Attached is a patch which changes the behaviour for FormulaShifter#adjustPtgDueToSheetMove to be consistent for Area3DPtg and Ref3DPtg, adding a unittest based on that for Bug 58746. However, I think this needs more work - it looks like HSSFWorkbook#setSheetOrder is passing *internal* sheet indexes in to FormulaShifter's constructor, but the values being passed to and from the Ptg appear to be *external* sheet indexes, and the two are not guaranteed to be in sync.
Comment 1 Nick Burch 2016-06-08 12:30:01 UTC
At first glance the patch looks good

Would you like us to fully review it and aim to apply, or hold off while you dig into the sheet indicies handling some more?
Comment 2 Matthew Wightman 2016-06-09 08:58:35 UTC
I have raised a new bug (Bug 59677) for the external indices issue with
reproduction steps now I have been able to find some.

Depending on the fix implemented for that bug, this patch may be
redundant (except for the additional test case coverage), but depending
on approach taken for that bug might still be needed.

As there is not yet a patch/fix for that bug, I would advise you to
review and apply this patch - the external indexing issue only applies
to some workbooks (where the two indices are not in sync), and corrects
the behaviour on all other workbooks.

For the workbooks with complicated external indices, the current
behaviour for area references is that they may end up pointing to the
wrong sheet after a change in sheet order.
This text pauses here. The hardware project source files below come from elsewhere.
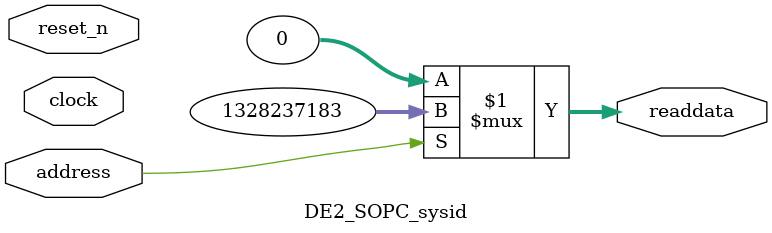
<source format=v>

`timescale 1ns / 1ps
// synthesis translate_on

// turn off superfluous verilog processor warnings 
// altera message_level Level1 
// altera message_off 10034 10035 10036 10037 10230 10240 10030 

module DE2_SOPC_sysid (
               // inputs:
                address,
                clock,
                reset_n,

               // outputs:
                readdata
             )
;

  output  [ 31: 0] readdata;
  input            address;
  input            clock;
  input            reset_n;

  wire    [ 31: 0] readdata;
  //control_slave, which is an e_avalon_slave
  assign readdata = address ? 1328237183 : 0;

endmodule




</source>
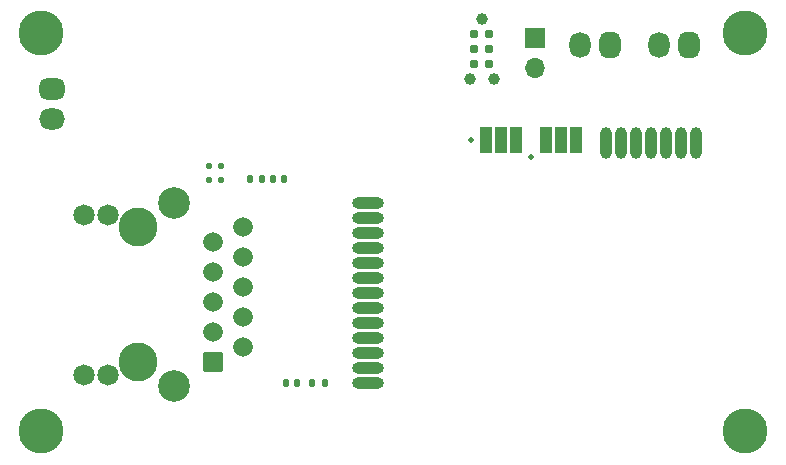
<source format=gbr>
%TF.GenerationSoftware,KiCad,Pcbnew,8.0.4*%
%TF.CreationDate,2025-04-28T15:50:51-04:00*%
%TF.ProjectId,BB-SPEM-A-1 Breakout,42422d53-5045-44d2-9d41-2d3120427265,rev?*%
%TF.SameCoordinates,Original*%
%TF.FileFunction,Soldermask,Top*%
%TF.FilePolarity,Negative*%
%FSLAX46Y46*%
G04 Gerber Fmt 4.6, Leading zero omitted, Abs format (unit mm)*
G04 Created by KiCad (PCBNEW 8.0.4) date 2025-04-28 15:50:51*
%MOMM*%
%LPD*%
G01*
G04 APERTURE LIST*
G04 Aperture macros list*
%AMRoundRect*
0 Rectangle with rounded corners*
0 $1 Rounding radius*
0 $2 $3 $4 $5 $6 $7 $8 $9 X,Y pos of 4 corners*
0 Add a 4 corners polygon primitive as box body*
4,1,4,$2,$3,$4,$5,$6,$7,$8,$9,$2,$3,0*
0 Add four circle primitives for the rounded corners*
1,1,$1+$1,$2,$3*
1,1,$1+$1,$4,$5*
1,1,$1+$1,$6,$7*
1,1,$1+$1,$8,$9*
0 Add four rect primitives between the rounded corners*
20,1,$1+$1,$2,$3,$4,$5,0*
20,1,$1+$1,$4,$5,$6,$7,0*
20,1,$1+$1,$6,$7,$8,$9,0*
20,1,$1+$1,$8,$9,$2,$3,0*%
G04 Aperture macros list end*
%ADD10C,0.500000*%
%ADD11O,2.700000X1.000000*%
%ADD12O,1.700000X1.000000*%
%ADD13R,1.100000X2.200000*%
%ADD14O,1.000000X2.700000*%
%ADD15O,1.000000X1.700000*%
%ADD16RoundRect,0.125000X-0.125000X-0.155000X0.125000X-0.155000X0.125000X0.155000X-0.125000X0.155000X0*%
%ADD17RoundRect,0.630000X-0.470000X0.270000X-0.470000X-0.270000X0.470000X-0.270000X0.470000X0.270000X0*%
%ADD18O,2.200000X1.800000*%
%ADD19RoundRect,0.630000X0.270000X0.470000X-0.270000X0.470000X-0.270000X-0.470000X0.270000X-0.470000X0*%
%ADD20O,1.800000X2.200000*%
%ADD21RoundRect,0.135000X0.135000X0.185000X-0.135000X0.185000X-0.135000X-0.185000X0.135000X-0.185000X0*%
%ADD22C,3.800000*%
%ADD23C,3.300000*%
%ADD24RoundRect,0.102000X-0.729000X0.729000X-0.729000X-0.729000X0.729000X-0.729000X0.729000X0.729000X0*%
%ADD25C,1.662000*%
%ADD26C,1.809000*%
%ADD27C,2.679000*%
%ADD28R,1.700000X1.700000*%
%ADD29O,1.700000X1.700000*%
%ADD30C,0.990600*%
%ADD31C,0.787400*%
%ADD32RoundRect,0.147500X-0.147500X-0.172500X0.147500X-0.172500X0.147500X0.172500X-0.147500X0.172500X0*%
%ADD33RoundRect,0.147500X0.147500X0.172500X-0.147500X0.172500X-0.147500X-0.172500X0.147500X-0.172500X0*%
%ADD34RoundRect,0.135000X-0.135000X-0.185000X0.135000X-0.185000X0.135000X0.185000X-0.135000X0.185000X0*%
G04 APERTURE END LIST*
D10*
%TO.C,J1*%
X154200000Y-81700000D03*
X159280000Y-83200000D03*
D11*
X145450000Y-87060000D03*
D12*
X145850000Y-87060000D03*
D11*
X145450000Y-88330000D03*
D12*
X145850000Y-88330000D03*
D11*
X145450000Y-89600000D03*
D12*
X145850000Y-89600000D03*
D11*
X145450000Y-90870000D03*
D12*
X145850000Y-90870000D03*
D11*
X145450000Y-92140000D03*
D12*
X145850000Y-92140000D03*
D11*
X145450000Y-93410000D03*
D12*
X145850000Y-93410000D03*
D11*
X145450000Y-94680000D03*
D12*
X145850000Y-94680000D03*
D11*
X145450000Y-95950000D03*
D12*
X145850000Y-95950000D03*
D11*
X145450000Y-97220000D03*
D12*
X145850000Y-97220000D03*
D11*
X145450000Y-98490000D03*
D12*
X145850000Y-98490000D03*
D11*
X145450000Y-99760000D03*
D12*
X145850000Y-99760000D03*
D11*
X145450000Y-101030000D03*
D12*
X145850000Y-101030000D03*
D11*
X145450000Y-102300000D03*
D12*
X145850000Y-102300000D03*
D13*
X155470000Y-81700000D03*
X156740000Y-81700000D03*
X158010000Y-81700000D03*
X160550000Y-81700000D03*
X161820000Y-81700000D03*
X163090000Y-81700000D03*
D14*
X165630000Y-82000000D03*
D15*
X165630000Y-82400000D03*
D14*
X166900000Y-82000000D03*
D15*
X166900000Y-82400000D03*
D14*
X168170000Y-82000000D03*
D15*
X168170000Y-82400000D03*
D14*
X169440000Y-82000000D03*
D15*
X169440000Y-82400000D03*
D14*
X170710000Y-82000000D03*
D15*
X170710000Y-82400000D03*
D14*
X171980000Y-82000000D03*
D15*
X171980000Y-82400000D03*
D14*
X173250000Y-82000000D03*
D15*
X173250000Y-82400000D03*
%TD*%
D16*
%TO.C,C2*%
X132015000Y-85100000D03*
X132985000Y-85100000D03*
%TD*%
D17*
%TO.C,J2*%
X118700000Y-77430000D03*
D18*
X118700000Y-79970000D03*
%TD*%
D19*
%TO.C,J3*%
X172670000Y-73700000D03*
D20*
X170130000Y-73700000D03*
%TD*%
D21*
%TO.C,R1*%
X136490000Y-85000000D03*
X135470000Y-85000000D03*
%TD*%
D22*
%TO.C,H4*%
X177400000Y-72700000D03*
%TD*%
D19*
%TO.C,J4*%
X165970000Y-73700000D03*
D20*
X163430000Y-73700000D03*
%TD*%
D23*
%TO.C,J6*%
X126000000Y-89115000D03*
X126000000Y-100545000D03*
D24*
X132350000Y-100545000D03*
D25*
X134890000Y-99275000D03*
X132350000Y-98005000D03*
X134890000Y-96735000D03*
X132350000Y-95465000D03*
X134890000Y-94195000D03*
X132350000Y-92925000D03*
X134890000Y-91655000D03*
X132350000Y-90385000D03*
X134890000Y-89115000D03*
D26*
X123460000Y-88045000D03*
X121430000Y-88045000D03*
X123460000Y-101615000D03*
X121430000Y-101615000D03*
D27*
X129050000Y-102580000D03*
X129050000Y-87080000D03*
%TD*%
D28*
%TO.C,J5*%
X159600000Y-73125000D03*
D29*
X159600000Y-75665000D03*
%TD*%
D30*
%TO.C,J8*%
X155100000Y-71460000D03*
X156116000Y-76540000D03*
X154084000Y-76540000D03*
D31*
X154465000Y-72730000D03*
X155735000Y-72730000D03*
X154465000Y-74000000D03*
X155735000Y-74000000D03*
X154465000Y-75270000D03*
X155735000Y-75270000D03*
%TD*%
D22*
%TO.C,H2*%
X117800000Y-106400000D03*
%TD*%
%TO.C,H3*%
X177400000Y-106400000D03*
%TD*%
D32*
%TO.C,D2*%
X138515000Y-102300000D03*
X139485000Y-102300000D03*
%TD*%
D33*
%TO.C,D1*%
X138365000Y-85000000D03*
X137395000Y-85000000D03*
%TD*%
D34*
%TO.C,R2*%
X140770000Y-102300000D03*
X141790000Y-102300000D03*
%TD*%
D16*
%TO.C,C1*%
X132015000Y-83900000D03*
X132985000Y-83900000D03*
%TD*%
D22*
%TO.C,H1*%
X117800000Y-72700000D03*
%TD*%
M02*

</source>
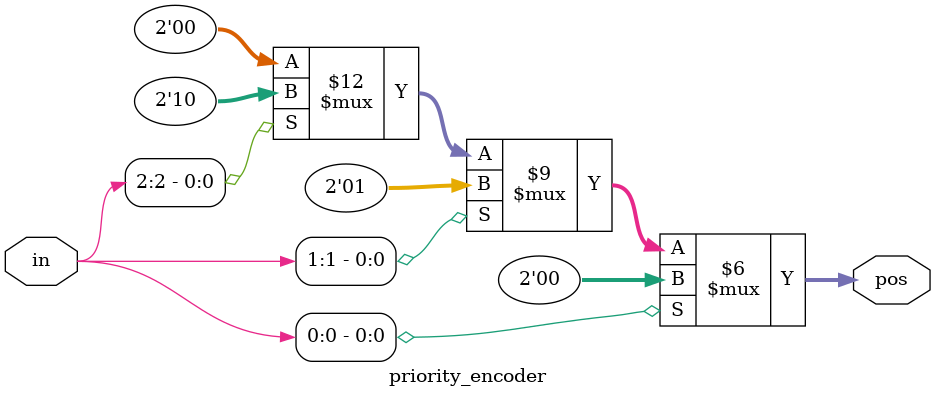
<source format=v>
module priority_encoder( 
input [2:0] in,
output reg [1:0] pos ); 
// When sel=1, assign b to out
always @(in) 
begin
pos = 2'b00;
if (in[2]==1) pos = 2'b10;
if (in[1]==1) pos = 2'b01;
if (in[0]==1) pos = 2'b00;
end
endmodule

</source>
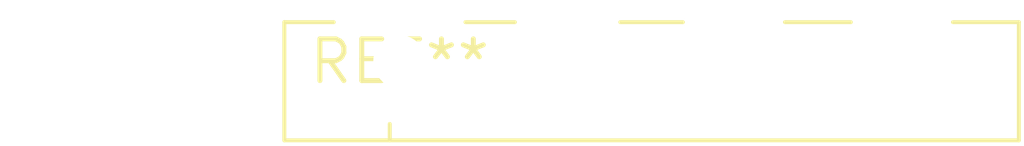
<source format=kicad_pcb>
(kicad_pcb (version 20240108) (generator pcbnew)

  (general
    (thickness 1.6)
  )

  (paper "A4")
  (layers
    (0 "F.Cu" signal)
    (31 "B.Cu" signal)
    (32 "B.Adhes" user "B.Adhesive")
    (33 "F.Adhes" user "F.Adhesive")
    (34 "B.Paste" user)
    (35 "F.Paste" user)
    (36 "B.SilkS" user "B.Silkscreen")
    (37 "F.SilkS" user "F.Silkscreen")
    (38 "B.Mask" user)
    (39 "F.Mask" user)
    (40 "Dwgs.User" user "User.Drawings")
    (41 "Cmts.User" user "User.Comments")
    (42 "Eco1.User" user "User.Eco1")
    (43 "Eco2.User" user "User.Eco2")
    (44 "Edge.Cuts" user)
    (45 "Margin" user)
    (46 "B.CrtYd" user "B.Courtyard")
    (47 "F.CrtYd" user "F.Courtyard")
    (48 "B.Fab" user)
    (49 "F.Fab" user)
    (50 "User.1" user)
    (51 "User.2" user)
    (52 "User.3" user)
    (53 "User.4" user)
    (54 "User.5" user)
    (55 "User.6" user)
    (56 "User.7" user)
    (57 "User.8" user)
    (58 "User.9" user)
  )

  (setup
    (pad_to_mask_clearance 0)
    (pcbplotparams
      (layerselection 0x00010fc_ffffffff)
      (plot_on_all_layers_selection 0x0000000_00000000)
      (disableapertmacros false)
      (usegerberextensions false)
      (usegerberattributes false)
      (usegerberadvancedattributes false)
      (creategerberjobfile false)
      (dashed_line_dash_ratio 12.000000)
      (dashed_line_gap_ratio 3.000000)
      (svgprecision 4)
      (plotframeref false)
      (viasonmask false)
      (mode 1)
      (useauxorigin false)
      (hpglpennumber 1)
      (hpglpenspeed 20)
      (hpglpendiameter 15.000000)
      (dxfpolygonmode false)
      (dxfimperialunits false)
      (dxfusepcbnewfont false)
      (psnegative false)
      (psa4output false)
      (plotreference false)
      (plotvalue false)
      (plotinvisibletext false)
      (sketchpadsonfab false)
      (subtractmaskfromsilk false)
      (outputformat 1)
      (mirror false)
      (drillshape 1)
      (scaleselection 1)
      (outputdirectory "")
    )
  )

  (net 0 "")

  (footprint "Diode_Bridge_Vishay_GBU" (layer "F.Cu") (at 0 0))

)

</source>
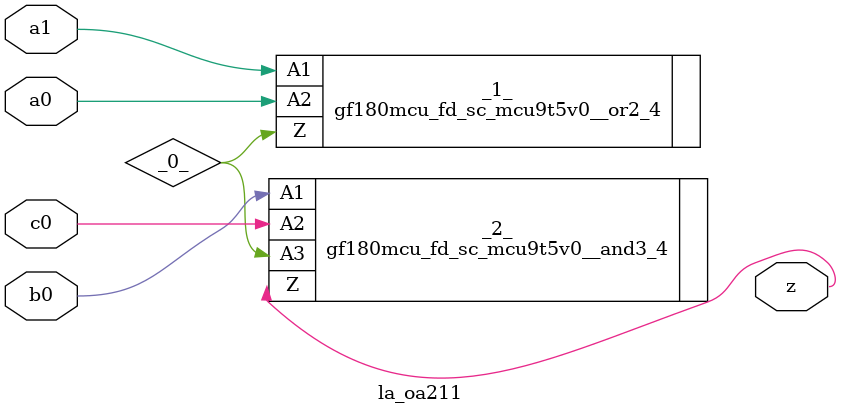
<source format=v>

/* Generated by Yosys 0.44 (git sha1 80ba43d26, g++ 11.4.0-1ubuntu1~22.04 -fPIC -O3) */

(* top =  1  *)
(* src = "generated" *)
module la_oa211 (
    a0,
    a1,
    b0,
    c0,
    z
);
  wire _0_;
  (* src = "generated" *)
  input a0;
  wire a0;
  (* src = "generated" *)
  input a1;
  wire a1;
  (* src = "generated" *)
  input b0;
  wire b0;
  (* src = "generated" *)
  input c0;
  wire c0;
  (* src = "generated" *)
  output z;
  wire z;
  gf180mcu_fd_sc_mcu9t5v0__or2_4 _1_ (
      .A1(a1),
      .A2(a0),
      .Z (_0_)
  );
  gf180mcu_fd_sc_mcu9t5v0__and3_4 _2_ (
      .A1(b0),
      .A2(c0),
      .A3(_0_),
      .Z (z)
  );
endmodule

</source>
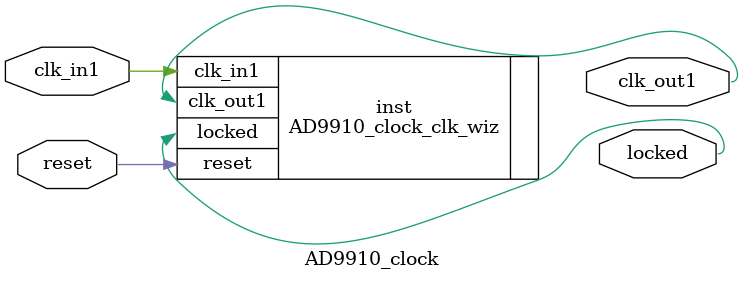
<source format=v>


`timescale 1ps/1ps

(* CORE_GENERATION_INFO = "AD9910_clock,clk_wiz_v6_0_3_0_0,{component_name=AD9910_clock,use_phase_alignment=true,use_min_o_jitter=false,use_max_i_jitter=false,use_dyn_phase_shift=false,use_inclk_switchover=false,use_dyn_reconfig=false,enable_axi=0,feedback_source=FDBK_AUTO,PRIMITIVE=MMCM,num_out_clk=1,clkin1_period=83.333,clkin2_period=10.0,use_power_down=false,use_reset=true,use_locked=true,use_inclk_stopped=false,feedback_type=SINGLE,CLOCK_MGR_TYPE=NA,manual_override=false}" *)

module AD9910_clock 
 (
  // Clock out ports
  output        clk_out1,
  // Status and control signals
  input         reset,
  output        locked,
 // Clock in ports
  input         clk_in1
 );

  AD9910_clock_clk_wiz inst
  (
  // Clock out ports  
  .clk_out1(clk_out1),
  // Status and control signals               
  .reset(reset), 
  .locked(locked),
 // Clock in ports
  .clk_in1(clk_in1)
  );

endmodule

</source>
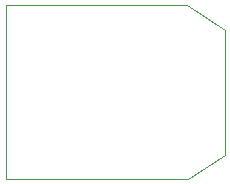
<source format=gm1>
%TF.GenerationSoftware,KiCad,Pcbnew,(5.1.9)-1*%
%TF.CreationDate,2021-01-24T18:40:59+08:00*%
%TF.ProjectId,NRF52840,4e524635-3238-4343-902e-6b696361645f,rev?*%
%TF.SameCoordinates,Original*%
%TF.FileFunction,Profile,NP*%
%FSLAX46Y46*%
G04 Gerber Fmt 4.6, Leading zero omitted, Abs format (unit mm)*
G04 Created by KiCad (PCBNEW (5.1.9)-1) date 2021-01-24 18:40:59*
%MOMM*%
%LPD*%
G01*
G04 APERTURE LIST*
%TA.AperFunction,Profile*%
%ADD10C,0.050000*%
%TD*%
G04 APERTURE END LIST*
D10*
X90030300Y-146875500D02*
X105435400Y-146875500D01*
X90030300Y-132080000D02*
X105384600Y-132077460D01*
X108572000Y-134209800D02*
X108559300Y-144776200D01*
X105435400Y-146875500D02*
X108559300Y-144776200D01*
X105384600Y-132077460D02*
X108572000Y-134209800D01*
X90030300Y-132080000D02*
X90030300Y-146875500D01*
M02*

</source>
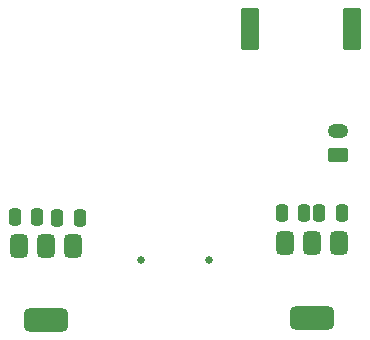
<source format=gbr>
%TF.GenerationSoftware,KiCad,Pcbnew,8.0.8-8.0.8-0~ubuntu24.04.1*%
%TF.CreationDate,2025-07-30T22:16:22-04:00*%
%TF.ProjectId,electronics,656c6563-7472-46f6-9e69-63732e6b6963,rev?*%
%TF.SameCoordinates,Original*%
%TF.FileFunction,Soldermask,Bot*%
%TF.FilePolarity,Negative*%
%FSLAX46Y46*%
G04 Gerber Fmt 4.6, Leading zero omitted, Abs format (unit mm)*
G04 Created by KiCad (PCBNEW 8.0.8-8.0.8-0~ubuntu24.04.1) date 2025-07-30 22:16:22*
%MOMM*%
%LPD*%
G01*
G04 APERTURE LIST*
G04 Aperture macros list*
%AMRoundRect*
0 Rectangle with rounded corners*
0 $1 Rounding radius*
0 $2 $3 $4 $5 $6 $7 $8 $9 X,Y pos of 4 corners*
0 Add a 4 corners polygon primitive as box body*
4,1,4,$2,$3,$4,$5,$6,$7,$8,$9,$2,$3,0*
0 Add four circle primitives for the rounded corners*
1,1,$1+$1,$2,$3*
1,1,$1+$1,$4,$5*
1,1,$1+$1,$6,$7*
1,1,$1+$1,$8,$9*
0 Add four rect primitives between the rounded corners*
20,1,$1+$1,$2,$3,$4,$5,0*
20,1,$1+$1,$4,$5,$6,$7,0*
20,1,$1+$1,$6,$7,$8,$9,0*
20,1,$1+$1,$8,$9,$2,$3,0*%
G04 Aperture macros list end*
%ADD10RoundRect,0.250000X0.250000X0.475000X-0.250000X0.475000X-0.250000X-0.475000X0.250000X-0.475000X0*%
%ADD11RoundRect,0.250000X-0.250000X-0.475000X0.250000X-0.475000X0.250000X0.475000X-0.250000X0.475000X0*%
%ADD12C,0.650000*%
%ADD13RoundRect,0.375000X-0.375000X0.625000X-0.375000X-0.625000X0.375000X-0.625000X0.375000X0.625000X0*%
%ADD14RoundRect,0.500000X-1.400000X0.500000X-1.400000X-0.500000X1.400000X-0.500000X1.400000X0.500000X0*%
%ADD15RoundRect,0.250000X0.625000X-0.350000X0.625000X0.350000X-0.625000X0.350000X-0.625000X-0.350000X0*%
%ADD16O,1.750000X1.200000*%
%ADD17RoundRect,0.102000X-0.650000X-1.700000X0.650000X-1.700000X0.650000X1.700000X-0.650000X1.700000X0*%
G04 APERTURE END LIST*
D10*
%TO.C,C7*%
X131320000Y-99460000D03*
X129420000Y-99460000D03*
%TD*%
%TO.C,C6*%
X134910000Y-99520000D03*
X133010000Y-99520000D03*
%TD*%
D11*
%TO.C,C2*%
X152050000Y-99100000D03*
X153950000Y-99100000D03*
%TD*%
D10*
%TO.C,C1*%
X157095000Y-99110000D03*
X155195000Y-99110000D03*
%TD*%
D12*
%TO.C,J1*%
X140080000Y-103095000D03*
X145860000Y-103095000D03*
%TD*%
D13*
%TO.C,U3*%
X152280000Y-101670000D03*
X154580000Y-101670000D03*
D14*
X154580000Y-107970000D03*
D13*
X156880000Y-101670000D03*
%TD*%
D15*
%TO.C,BT1*%
X156750000Y-94160000D03*
D16*
X156750000Y-92160000D03*
%TD*%
D17*
%TO.C,BZ1*%
X149310000Y-83530000D03*
X158010000Y-83530000D03*
%TD*%
D13*
%TO.C,U5*%
X129750000Y-101860000D03*
X132050000Y-101860000D03*
D14*
X132050000Y-108160000D03*
D13*
X134350000Y-101860000D03*
%TD*%
M02*

</source>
This patch will change which
sheet is incorrectly referenced, and can make some of the broken
references point to no sheet at all, instead becoming #REF, but this is
the same as the current treatment of single cell references (as reported
on the new bug).
Comment 3 Nick Burch 2016-06-10 08:55:07 UTC
Having reviewed the surrounding code some more, I'm wondering if we need to change the adjustFormula method to take both the old and the new external sheet indexes. That way, we'd have more context available for the re-order case, and might make the removal case simpler too

It would then be up to the calling Workbook class to work out the new external sheet index, fixing up records as needed, before doing the shift

Any thoughts?
Comment 4 Matthew Wightman 2016-07-05 10:23:49 UTC
That sounds plausible as an approach.

Sorry, but I am unlikely to have any time for further investigation of
this issue in the near future. I believe this bug should not be marked as blocked on needing more information from me?